The idea here, like what I was discussing regarding a look, is there is something identifiable associated with the music, creating a full, wholly-rounded package. This can change, and it doesn’t need to be anything crazy, but maybe there’s a little something special that sets you apart and makes people remember when they saw you live or read about you.

If you have a once-in-a-lifetime voice, it can be your signature, but you might want to consider this item anyway, as every little bit helps in being noticed and remembered.

6. Determination

Whether you are the absolute greatest Singer to ever live or someone who talks into a microphone to get the lyrics out, you are facing an uphill battle when you enter the music industry. It’s a tough game, and no matter what you sound like, look like, or how great a performer you are, there are dozens, if not hundreds, of other acts out there who can be compared to you in some way.

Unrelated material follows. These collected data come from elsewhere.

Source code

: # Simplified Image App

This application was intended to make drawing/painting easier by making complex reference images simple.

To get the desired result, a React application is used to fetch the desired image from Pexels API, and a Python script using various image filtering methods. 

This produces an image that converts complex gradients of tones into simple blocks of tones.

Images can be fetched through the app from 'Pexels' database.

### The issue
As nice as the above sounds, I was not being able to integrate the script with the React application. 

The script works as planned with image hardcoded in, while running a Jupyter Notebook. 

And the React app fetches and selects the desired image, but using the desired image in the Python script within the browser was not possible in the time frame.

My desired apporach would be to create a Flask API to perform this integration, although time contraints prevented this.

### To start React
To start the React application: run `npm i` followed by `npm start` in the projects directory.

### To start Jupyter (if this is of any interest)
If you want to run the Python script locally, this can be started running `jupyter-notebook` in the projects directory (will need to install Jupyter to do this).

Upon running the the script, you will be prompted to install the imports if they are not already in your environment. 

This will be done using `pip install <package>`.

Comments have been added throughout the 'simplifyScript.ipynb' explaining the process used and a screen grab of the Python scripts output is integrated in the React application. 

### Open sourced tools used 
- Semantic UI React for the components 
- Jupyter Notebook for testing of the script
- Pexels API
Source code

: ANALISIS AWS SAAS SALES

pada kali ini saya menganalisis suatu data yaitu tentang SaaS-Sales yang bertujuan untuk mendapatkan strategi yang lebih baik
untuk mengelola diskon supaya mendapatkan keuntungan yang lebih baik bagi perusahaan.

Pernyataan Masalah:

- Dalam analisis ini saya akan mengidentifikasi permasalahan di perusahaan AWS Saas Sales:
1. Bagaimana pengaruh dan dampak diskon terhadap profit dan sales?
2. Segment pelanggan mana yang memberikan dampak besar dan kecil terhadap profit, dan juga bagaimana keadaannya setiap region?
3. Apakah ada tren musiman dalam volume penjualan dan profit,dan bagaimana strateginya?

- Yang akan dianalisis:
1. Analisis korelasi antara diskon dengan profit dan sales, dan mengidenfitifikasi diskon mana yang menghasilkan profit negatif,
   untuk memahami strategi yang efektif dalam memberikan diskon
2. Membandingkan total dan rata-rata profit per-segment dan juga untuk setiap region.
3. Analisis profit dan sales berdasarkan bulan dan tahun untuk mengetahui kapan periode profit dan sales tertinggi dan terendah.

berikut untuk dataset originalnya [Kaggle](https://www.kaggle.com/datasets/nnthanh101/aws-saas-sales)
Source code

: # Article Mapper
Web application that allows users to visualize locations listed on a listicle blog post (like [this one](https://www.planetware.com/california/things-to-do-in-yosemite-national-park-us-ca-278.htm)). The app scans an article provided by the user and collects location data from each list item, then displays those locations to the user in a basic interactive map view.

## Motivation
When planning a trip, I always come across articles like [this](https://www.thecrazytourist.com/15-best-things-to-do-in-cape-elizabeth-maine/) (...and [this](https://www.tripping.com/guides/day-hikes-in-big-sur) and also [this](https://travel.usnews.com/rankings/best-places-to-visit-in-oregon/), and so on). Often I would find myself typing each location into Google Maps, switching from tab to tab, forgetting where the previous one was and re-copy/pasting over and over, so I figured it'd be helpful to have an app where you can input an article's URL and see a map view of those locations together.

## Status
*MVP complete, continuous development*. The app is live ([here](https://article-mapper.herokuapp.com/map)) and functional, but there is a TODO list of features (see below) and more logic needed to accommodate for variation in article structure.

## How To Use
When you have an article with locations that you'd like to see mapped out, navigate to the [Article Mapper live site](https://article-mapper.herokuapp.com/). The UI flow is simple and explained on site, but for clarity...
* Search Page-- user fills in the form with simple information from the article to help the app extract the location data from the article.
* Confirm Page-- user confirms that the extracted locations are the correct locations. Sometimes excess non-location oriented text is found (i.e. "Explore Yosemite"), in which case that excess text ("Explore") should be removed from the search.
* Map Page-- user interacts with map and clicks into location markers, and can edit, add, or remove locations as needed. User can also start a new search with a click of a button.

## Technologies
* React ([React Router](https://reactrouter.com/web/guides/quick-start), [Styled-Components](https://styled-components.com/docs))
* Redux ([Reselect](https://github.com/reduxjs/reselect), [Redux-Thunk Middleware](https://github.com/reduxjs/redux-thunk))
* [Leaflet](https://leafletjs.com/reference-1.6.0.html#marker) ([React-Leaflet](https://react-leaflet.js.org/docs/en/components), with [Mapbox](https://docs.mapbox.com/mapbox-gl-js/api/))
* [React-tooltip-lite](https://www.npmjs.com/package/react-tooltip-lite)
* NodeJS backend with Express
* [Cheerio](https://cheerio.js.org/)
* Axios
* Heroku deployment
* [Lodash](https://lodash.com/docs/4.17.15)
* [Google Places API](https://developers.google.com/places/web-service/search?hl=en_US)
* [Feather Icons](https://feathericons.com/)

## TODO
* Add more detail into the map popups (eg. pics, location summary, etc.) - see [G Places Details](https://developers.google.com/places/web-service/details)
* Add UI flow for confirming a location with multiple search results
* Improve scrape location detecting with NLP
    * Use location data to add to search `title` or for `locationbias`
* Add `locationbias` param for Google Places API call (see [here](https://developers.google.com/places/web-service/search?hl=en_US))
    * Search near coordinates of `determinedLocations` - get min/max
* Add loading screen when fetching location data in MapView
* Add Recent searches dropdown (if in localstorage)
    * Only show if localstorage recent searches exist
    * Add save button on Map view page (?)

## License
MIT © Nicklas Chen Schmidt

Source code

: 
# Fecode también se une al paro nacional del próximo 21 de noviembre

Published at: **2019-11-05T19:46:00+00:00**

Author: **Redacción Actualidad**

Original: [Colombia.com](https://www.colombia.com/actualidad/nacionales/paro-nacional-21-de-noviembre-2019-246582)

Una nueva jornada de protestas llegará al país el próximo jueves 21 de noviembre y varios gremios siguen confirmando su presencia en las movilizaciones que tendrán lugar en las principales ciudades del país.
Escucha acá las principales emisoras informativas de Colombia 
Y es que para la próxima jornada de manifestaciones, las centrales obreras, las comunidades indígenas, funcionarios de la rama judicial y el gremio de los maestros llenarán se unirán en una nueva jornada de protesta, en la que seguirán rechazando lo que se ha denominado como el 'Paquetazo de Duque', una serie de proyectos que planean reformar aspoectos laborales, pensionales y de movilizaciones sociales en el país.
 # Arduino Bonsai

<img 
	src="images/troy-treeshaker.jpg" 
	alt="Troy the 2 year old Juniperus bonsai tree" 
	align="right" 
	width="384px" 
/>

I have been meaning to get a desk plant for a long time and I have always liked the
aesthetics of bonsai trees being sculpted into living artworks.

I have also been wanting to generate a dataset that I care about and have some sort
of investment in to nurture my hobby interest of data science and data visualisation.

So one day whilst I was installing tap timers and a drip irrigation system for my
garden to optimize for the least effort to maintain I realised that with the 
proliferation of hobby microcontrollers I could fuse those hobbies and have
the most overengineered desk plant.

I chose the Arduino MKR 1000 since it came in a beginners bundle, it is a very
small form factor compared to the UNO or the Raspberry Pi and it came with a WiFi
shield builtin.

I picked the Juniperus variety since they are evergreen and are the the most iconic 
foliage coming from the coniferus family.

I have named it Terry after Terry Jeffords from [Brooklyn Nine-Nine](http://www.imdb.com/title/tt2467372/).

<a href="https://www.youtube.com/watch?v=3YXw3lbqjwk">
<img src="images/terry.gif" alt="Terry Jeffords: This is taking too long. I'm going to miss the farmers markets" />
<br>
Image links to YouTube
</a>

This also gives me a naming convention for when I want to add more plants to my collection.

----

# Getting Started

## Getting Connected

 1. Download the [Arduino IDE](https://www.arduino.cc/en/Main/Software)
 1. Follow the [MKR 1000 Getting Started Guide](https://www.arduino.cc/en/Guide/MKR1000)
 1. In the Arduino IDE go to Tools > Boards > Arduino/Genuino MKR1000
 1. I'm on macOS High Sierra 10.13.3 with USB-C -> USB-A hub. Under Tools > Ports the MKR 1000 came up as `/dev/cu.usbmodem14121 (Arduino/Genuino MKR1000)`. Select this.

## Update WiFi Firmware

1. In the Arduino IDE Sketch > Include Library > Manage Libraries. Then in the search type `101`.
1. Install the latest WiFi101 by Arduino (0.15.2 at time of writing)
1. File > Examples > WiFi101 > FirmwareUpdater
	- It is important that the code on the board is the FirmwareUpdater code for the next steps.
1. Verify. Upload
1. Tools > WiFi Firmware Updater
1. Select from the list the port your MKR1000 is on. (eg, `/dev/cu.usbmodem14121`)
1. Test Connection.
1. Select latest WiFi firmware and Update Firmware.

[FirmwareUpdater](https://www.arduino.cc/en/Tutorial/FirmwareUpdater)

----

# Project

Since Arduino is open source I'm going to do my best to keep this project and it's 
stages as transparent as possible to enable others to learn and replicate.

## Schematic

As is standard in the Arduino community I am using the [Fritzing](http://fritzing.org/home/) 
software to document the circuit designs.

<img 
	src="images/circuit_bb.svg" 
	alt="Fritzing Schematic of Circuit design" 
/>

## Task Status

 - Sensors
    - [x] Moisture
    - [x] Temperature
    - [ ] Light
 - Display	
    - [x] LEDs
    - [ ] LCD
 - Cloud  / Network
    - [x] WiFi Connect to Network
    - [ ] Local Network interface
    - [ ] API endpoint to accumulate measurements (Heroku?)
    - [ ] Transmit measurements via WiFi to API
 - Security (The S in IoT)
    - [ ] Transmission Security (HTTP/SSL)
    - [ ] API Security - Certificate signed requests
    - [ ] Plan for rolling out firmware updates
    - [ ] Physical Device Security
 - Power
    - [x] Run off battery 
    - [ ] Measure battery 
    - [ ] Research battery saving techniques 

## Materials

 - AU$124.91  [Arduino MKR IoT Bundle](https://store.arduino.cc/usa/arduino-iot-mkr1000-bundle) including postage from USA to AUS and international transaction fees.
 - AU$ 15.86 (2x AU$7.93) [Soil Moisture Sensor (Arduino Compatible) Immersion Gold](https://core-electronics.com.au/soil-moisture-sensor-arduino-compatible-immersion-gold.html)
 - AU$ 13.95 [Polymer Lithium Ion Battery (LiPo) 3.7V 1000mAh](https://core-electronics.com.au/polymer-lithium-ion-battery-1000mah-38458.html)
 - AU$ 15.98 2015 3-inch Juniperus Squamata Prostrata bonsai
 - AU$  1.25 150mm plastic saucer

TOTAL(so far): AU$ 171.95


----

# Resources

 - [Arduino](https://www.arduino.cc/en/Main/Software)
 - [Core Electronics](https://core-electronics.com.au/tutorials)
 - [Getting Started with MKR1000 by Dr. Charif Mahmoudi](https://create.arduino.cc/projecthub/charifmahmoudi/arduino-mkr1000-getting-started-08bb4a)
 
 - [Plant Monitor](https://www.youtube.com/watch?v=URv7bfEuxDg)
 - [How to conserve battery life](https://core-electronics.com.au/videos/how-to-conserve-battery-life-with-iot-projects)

I spent a lot of time talking about standing out and being memorable in this article, and those are certainly worthy of discussing…but perhaps the single most important quality you need as a young artist just getting started is determination. You’re going to face a lot of false starts, quite a bit of disappointment, and more rejection than you should ever have to endure, but that’s just part of being in the music business, unfortunately.

Between working several jobs to pay the bills, putting in impossibly long hours to create your art, the rigors of touring, and every other difficulty coming your way, you’ll need to find a way to stay focused and determined. The road to success is littered with bands and artists who couldn’t keep going for one reason or another, and those who made it did so in part because they were determined and they never quit. Are you going to be one of them one day? You’ll never know if you don’t keep trying!